My entire life was falling apart. My wife struggled immensely, being married to this different man; and I hated myself. At a point, I even hated God because He messed up everything. We both wanted to end the marriage, and I wanted to end my life! Every day was full of misery, and life was not worth living. I couldn’t handle the dreams, the smells, the memories, and the pain. I avoided my baby, so he would not know the pain I felt. I rarely even spoke to my wife. When I left Iraq, all the doctors and books said it would last from a few weeks to a couple of months. I could not even be around groups of people. I secluded myself from everyone I loved, and I hurt so many people—most of all, my wife.

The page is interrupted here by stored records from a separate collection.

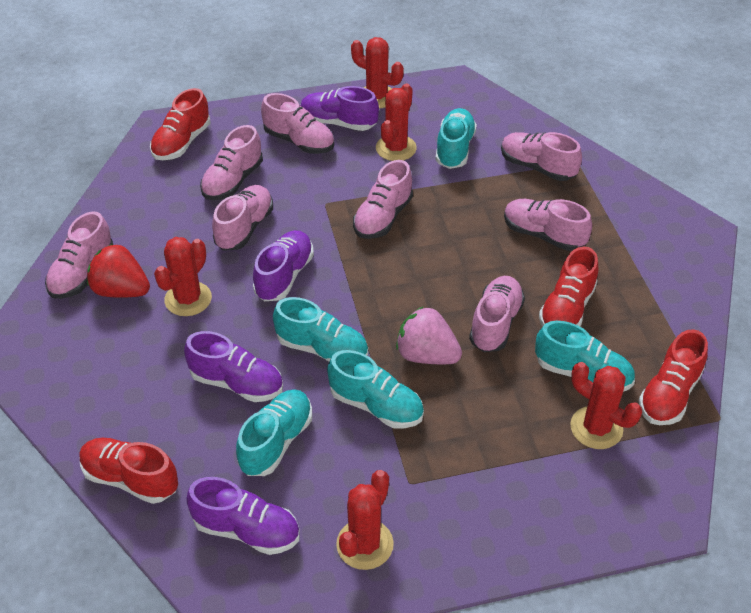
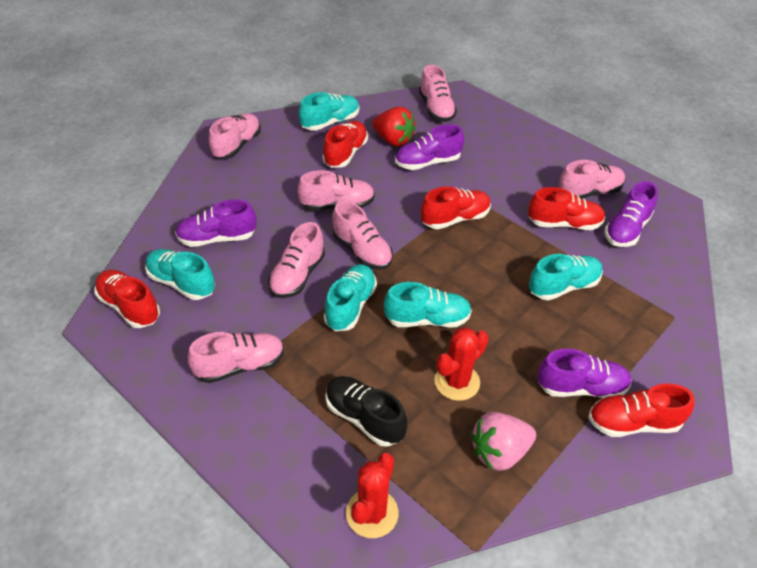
black shoe: 0 -> 1
pink shoe: 8 -> 7
red cactus: 5 -> 2
red shoe: 4 -> 5

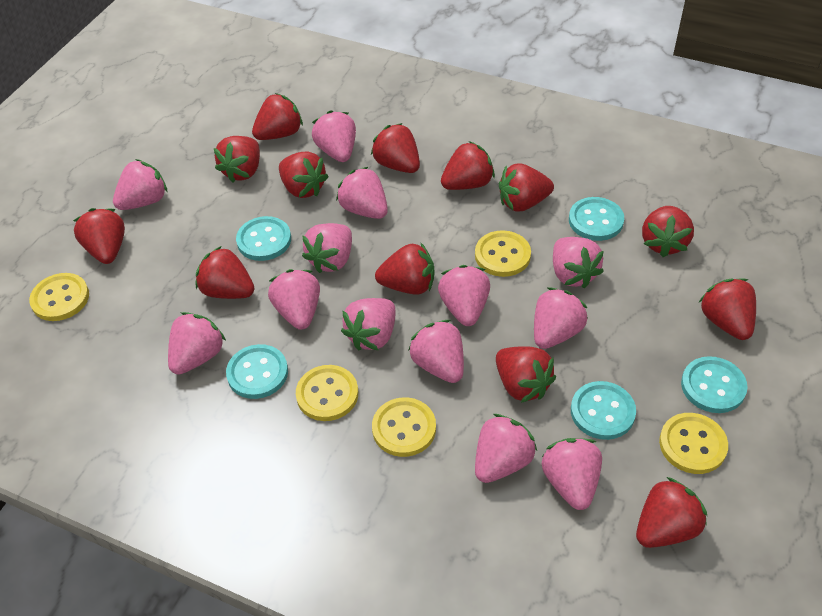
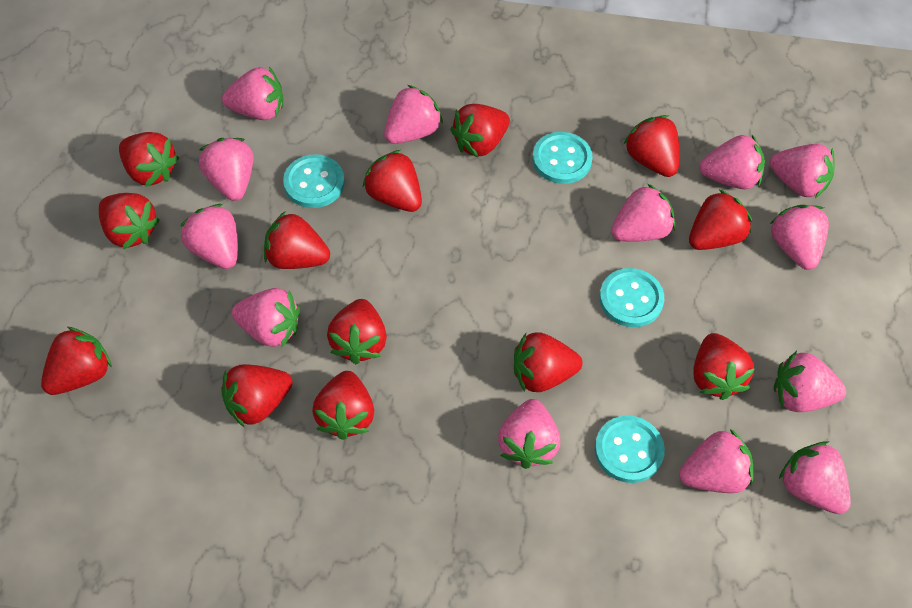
turquoise button: 5 -> 4
yellow button: 5 -> 0

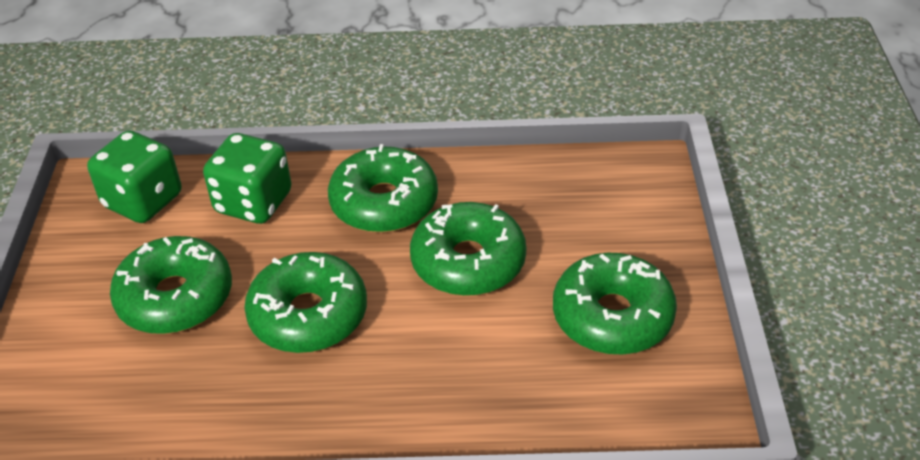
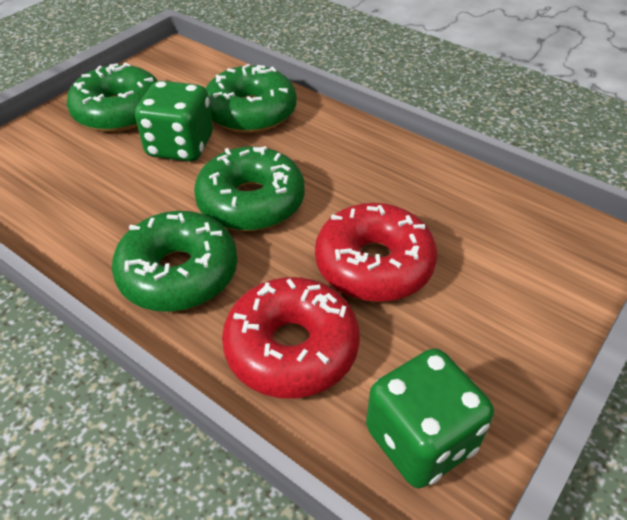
green donut: 5 -> 4
red donut: 0 -> 2

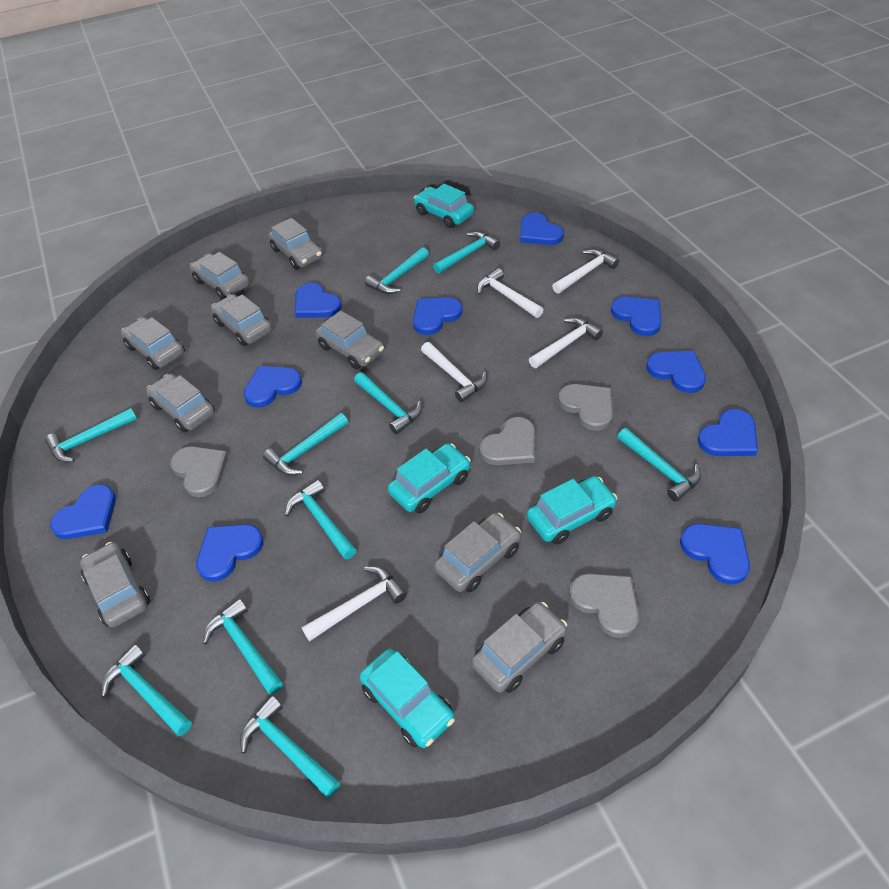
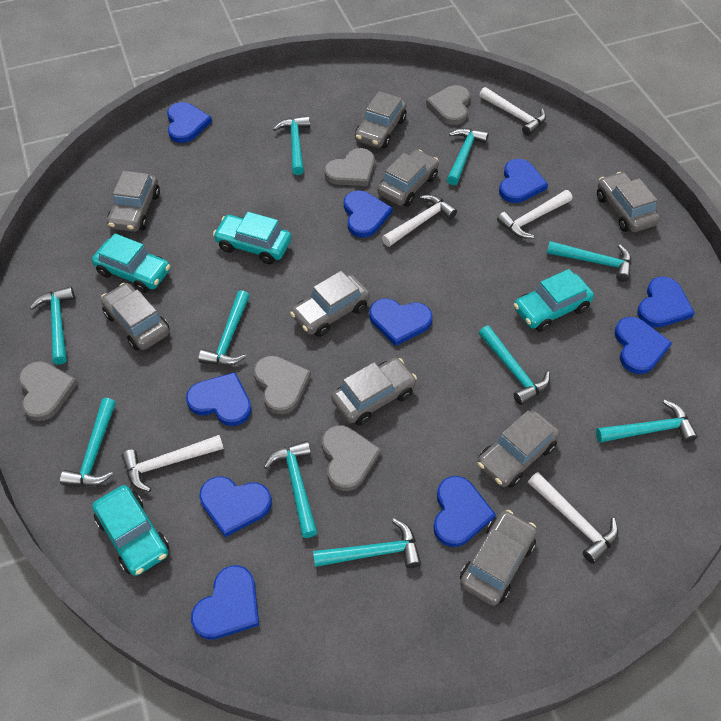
grey heart: 4 -> 5

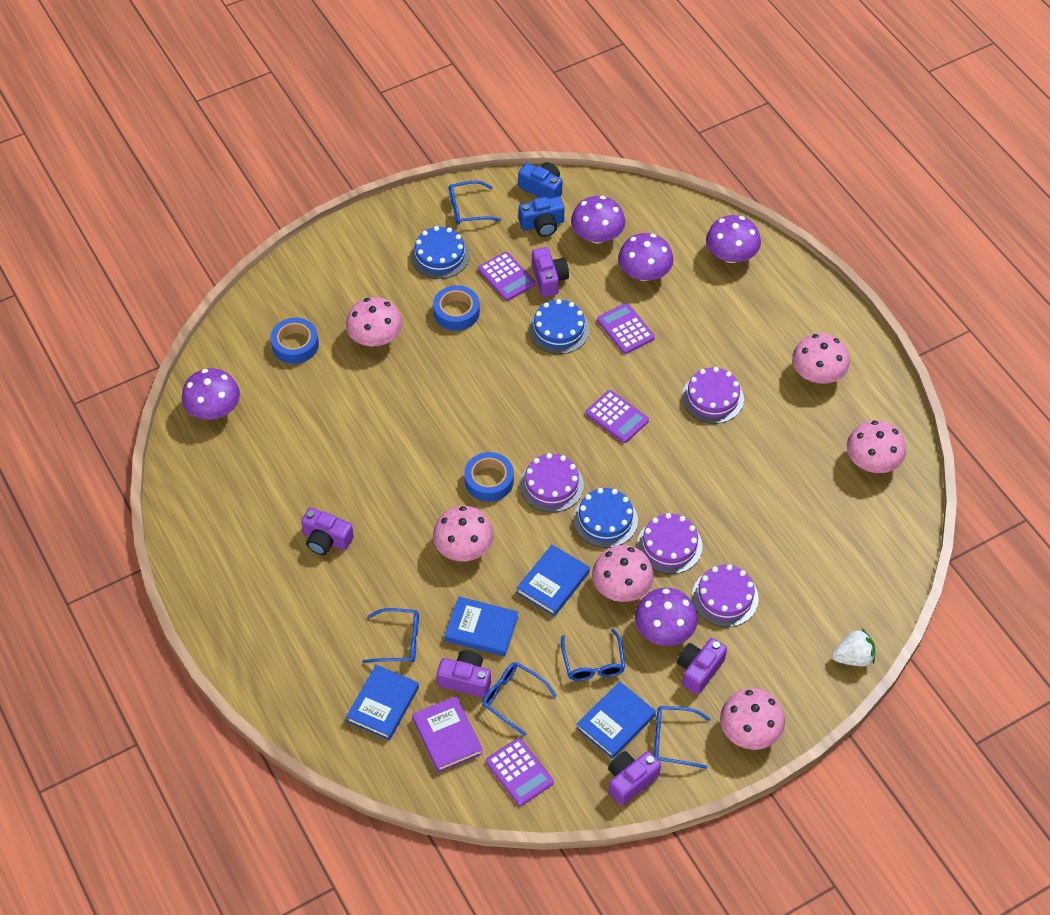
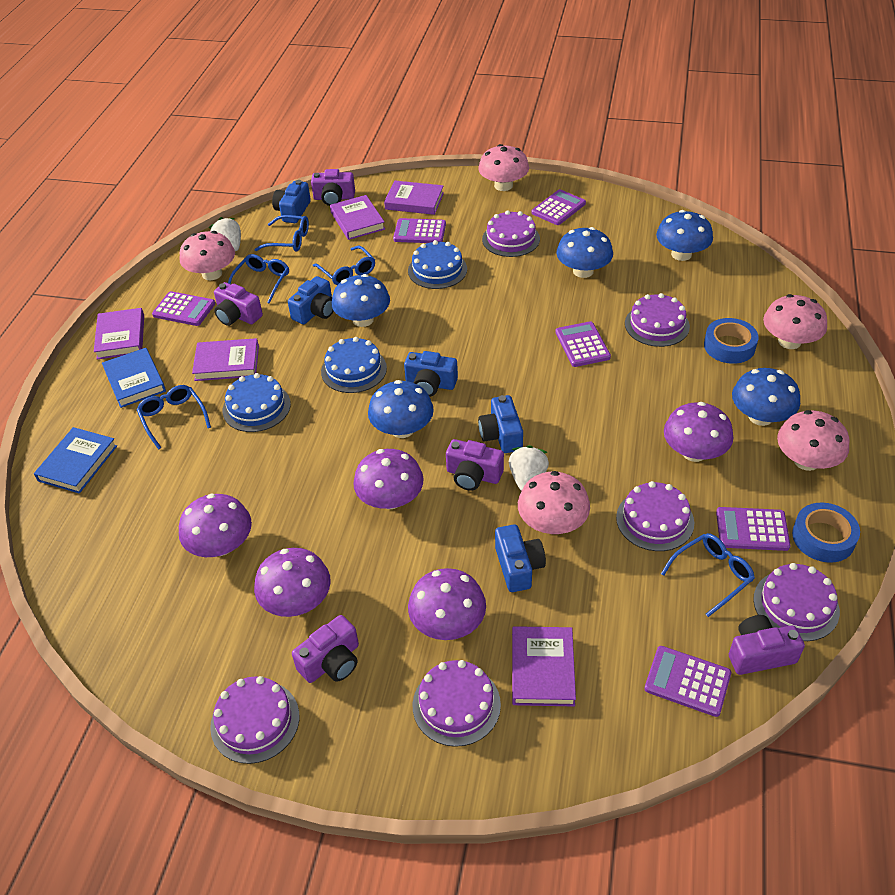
blue book: 4 -> 2
blue camera: 2 -> 5
blue mushroom: 0 -> 5
blue tape: 3 -> 2
pink mushroom: 6 -> 5
purple book: 1 -> 5
purple cake: 4 -> 6
purple calculator: 4 -> 6
white strawberry: 1 -> 2

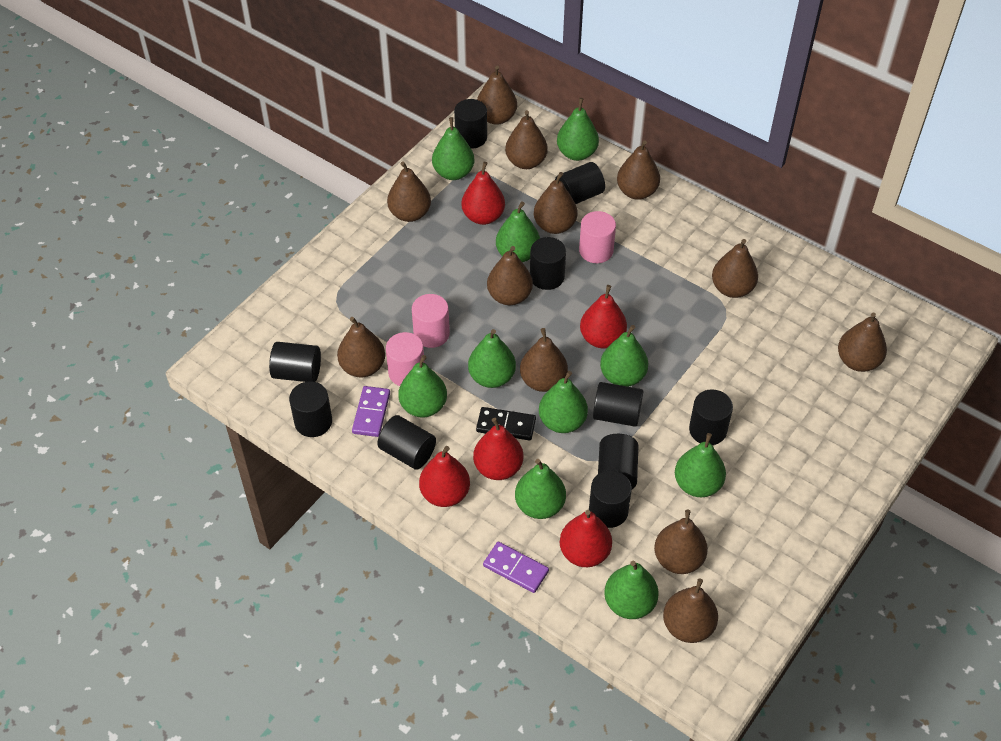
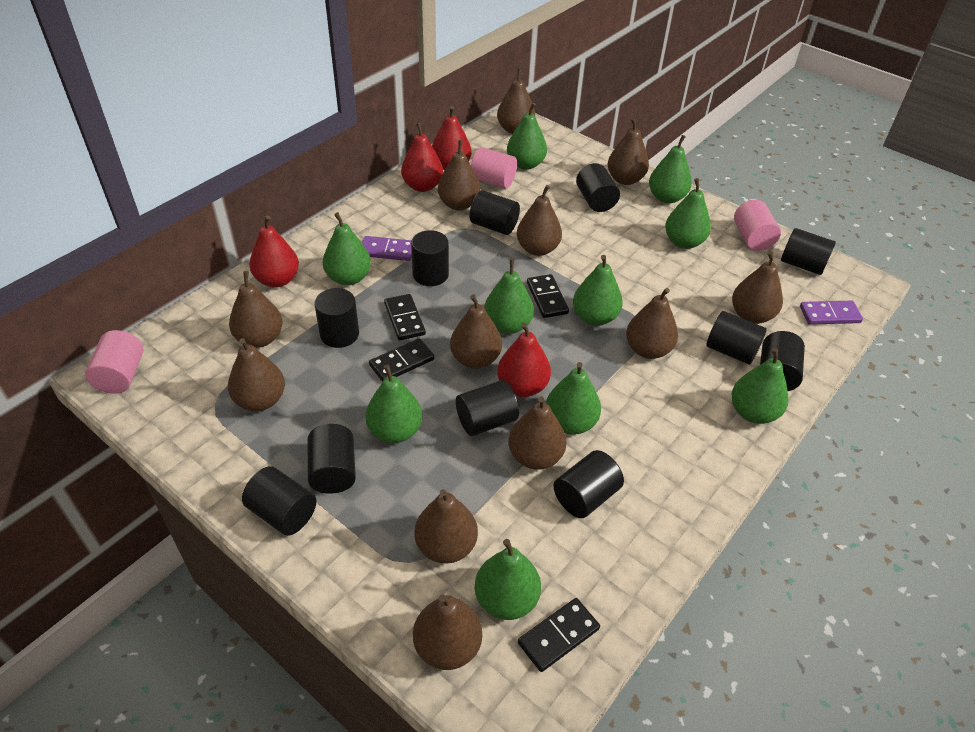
black cylinder: 10 -> 11
black domino: 1 -> 4
red pear: 5 -> 4

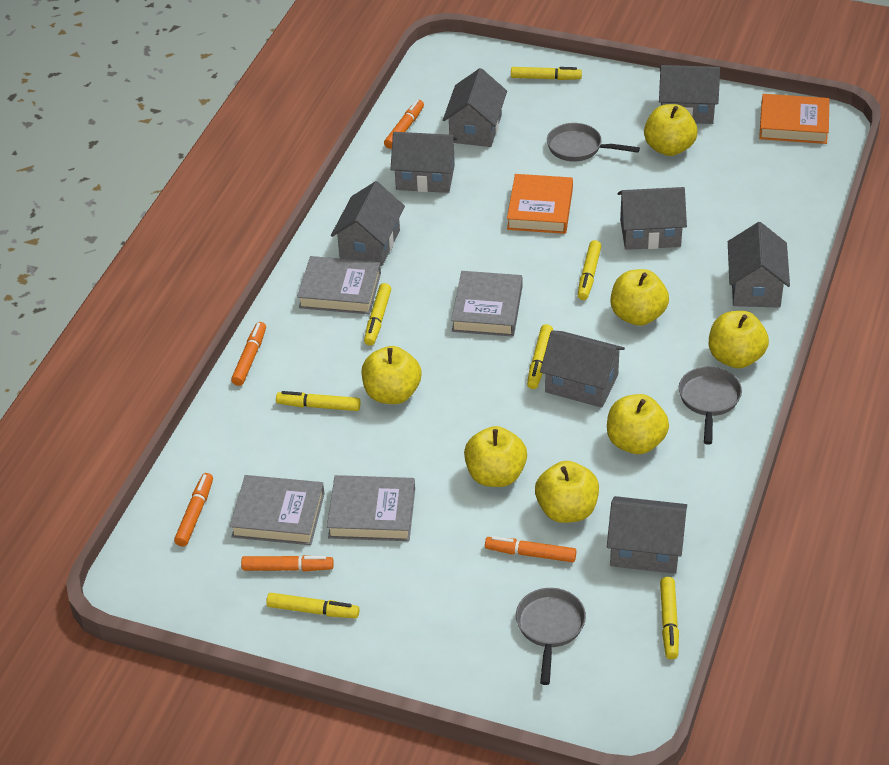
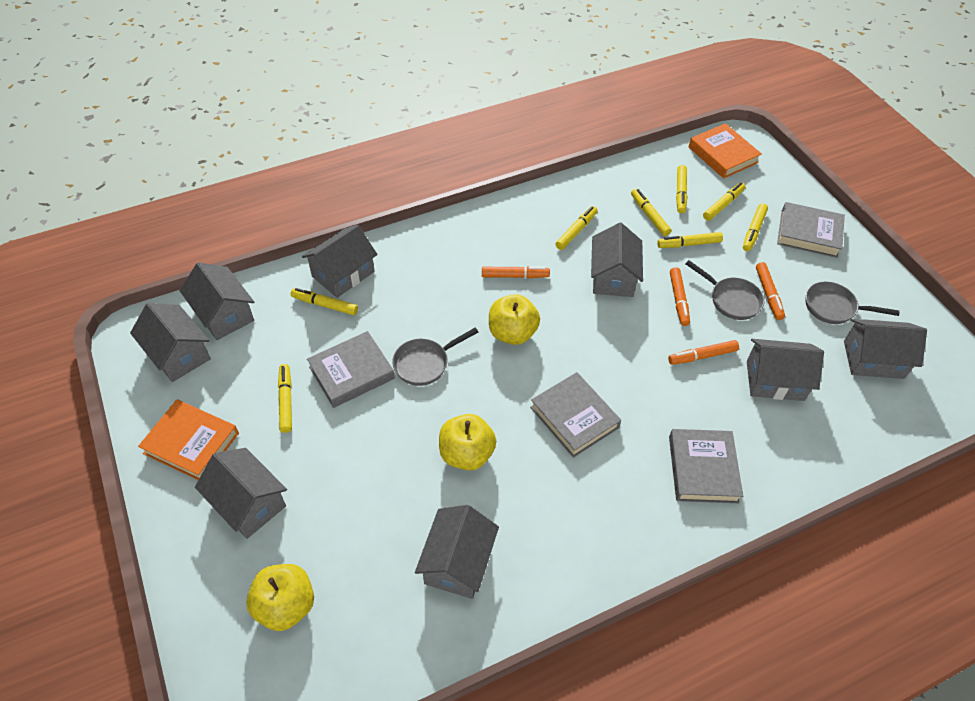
orange marker: 5 -> 4
yellow apple: 7 -> 3
yellow marker: 7 -> 8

Due to my wife’s and an old Vietnam vet’s persuasion, we started going to church. Things got a little better, and I got involved with ministry. I became a youth pastor, but no one knew how bad my PTSD had gotten. I learned to hide it pretty well. Everyone thought I was getting better, but my wife saw through my act. She knew it was worse now since I now lost my temper in a matter of seconds. I was struggling to control what I thought I had mastered. I was embarrassed that a couple of years later I still dealt with this pain. The memories were vivid and more frequent. I had no control, and I became scared that I would hurt someone. I devised a plan to kill myself when my wife and kids would be away. She knew something was going on and forced me to talk. I eventually told her, and she made sure to take any harmful things out of our home.
She knew the importance of a deep relationship with God, and she actually led me spiritually. Saying that, she told me that she would only do it until I was ready to resume leadership, she depended on my being the spiritual leader; and, through the work of God and my wife’s persistence, I became that. She never babied me, and she always had high expectations for me. Her assertiveness and strength combined with a renewed love for God helped me in the first stage of recovery.
I fully surrendered to Christ, but now I had a huge issue. I shared the love of Christ on a daily basis. I told teens and adults alike about His love, protection, healing, and deliverance; but I still struggled with my PTSD and traumatic brain disease (TBD). I still took daily injections for migraines. Thankfully, I stopped taking all the other meds because I hated the effects. I loved God, but I still had all the same issues, I prayed for others’ deliverance, but I still was without mine. Through scripture readings, the Holy Spirit opened my eyes to Hebrews 6:1; and it starts by telling us:
Therefore let us move beyond the elementary teachings about Christ and be taken forward to maturity, not laying again the foundation of repentance from acts that lead to death, and of faith in God.
I read and studied that scripture for over a month in search of the meaning. I knew there had to be more than just salvation and trying to live right. The Bible tells us about inheriting the Kingdom of Heaven, being like Christ, and having his peace, joy and love. I had none of that. My walk consisted of trying not to sin, but nothing beyond the elementary teachings.